In one embodiment, the loss calculation module is further to:
Calculating a loss difference value between the current separator model loss and the last calculated historical separator model loss;
and when the loss difference value is not higher than the preset difference value, determining that the separator model finishes the countermeasure training.
It should be noted that, in the signal extraction apparatus provided in the foregoing embodiment, when the signal extraction method is executed, only the division of the foregoing functional modules is used as an example, in practical application, the foregoing functional allocation may be performed by different functional modules according to needs, that is, the internal structure of the device is divided into different functional modules, so as to complete all or part of the functions described above. In addition, the signal extraction device and the signal extraction method provided in the foregoing embodiments belong to the same concept, and the implementation principle and the technical effects to be achieved may refer to the method embodiments, which are not described herein.

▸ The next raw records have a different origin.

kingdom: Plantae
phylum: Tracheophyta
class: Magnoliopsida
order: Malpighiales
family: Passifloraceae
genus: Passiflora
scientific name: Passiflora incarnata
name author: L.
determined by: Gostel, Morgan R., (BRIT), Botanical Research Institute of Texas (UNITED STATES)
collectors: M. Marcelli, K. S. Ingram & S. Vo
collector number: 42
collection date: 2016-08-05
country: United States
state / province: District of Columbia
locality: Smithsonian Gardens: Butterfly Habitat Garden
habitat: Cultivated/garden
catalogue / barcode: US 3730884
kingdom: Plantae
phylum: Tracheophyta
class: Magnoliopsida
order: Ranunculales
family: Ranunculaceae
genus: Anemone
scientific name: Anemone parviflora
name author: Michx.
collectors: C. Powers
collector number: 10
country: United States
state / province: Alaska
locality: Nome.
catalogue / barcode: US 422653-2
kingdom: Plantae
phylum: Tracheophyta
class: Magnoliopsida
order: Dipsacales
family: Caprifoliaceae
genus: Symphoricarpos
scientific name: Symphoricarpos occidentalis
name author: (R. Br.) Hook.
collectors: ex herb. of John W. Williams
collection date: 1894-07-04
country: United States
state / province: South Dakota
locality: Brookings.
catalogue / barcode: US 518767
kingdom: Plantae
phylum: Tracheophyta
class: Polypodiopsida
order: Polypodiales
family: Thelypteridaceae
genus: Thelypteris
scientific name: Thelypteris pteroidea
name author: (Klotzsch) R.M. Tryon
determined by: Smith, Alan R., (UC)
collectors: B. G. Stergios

Based on the same technical concept, the embodiment of the application also provides an electronic device, referring to fig. 6, which comprises a processor and a memory, wherein the memory stores a computer program, and the computer program is suitable for being loaded by the processor and executing the signal extraction method according to any one of the embodiments. The implementation principle of the electronic device for signal extraction and the technical effects to be achieved can refer to the method embodiment, and the application is not described herein.
From the above description of the embodiments, it will be apparent to those skilled in the art that the embodiments may be implemented by means of software plus necessary general hardware platforms, or may be implemented by hardware. Based on such understanding, the above technical solution may be embodied essentially or in a part contributing to the prior art in the form of a software product, and the software product of the method for extracting the human voice and accompaniment may be stored in a computer readable storage medium, such as a ROM/RAM, a magnetic disk, an optical disk, etc., including storing several instructions for causing an electronic device to perform the method for extracting the human voice and accompaniment described in the various embodiments or some parts of the embodiments.
The foregoing description of the preferred embodiments of the application is not intended to limit the application to the precise form disclosed, and any such modifications, equivalents, and alternatives falling within the spirit and scope of the application are intended to be included within the scope of the application.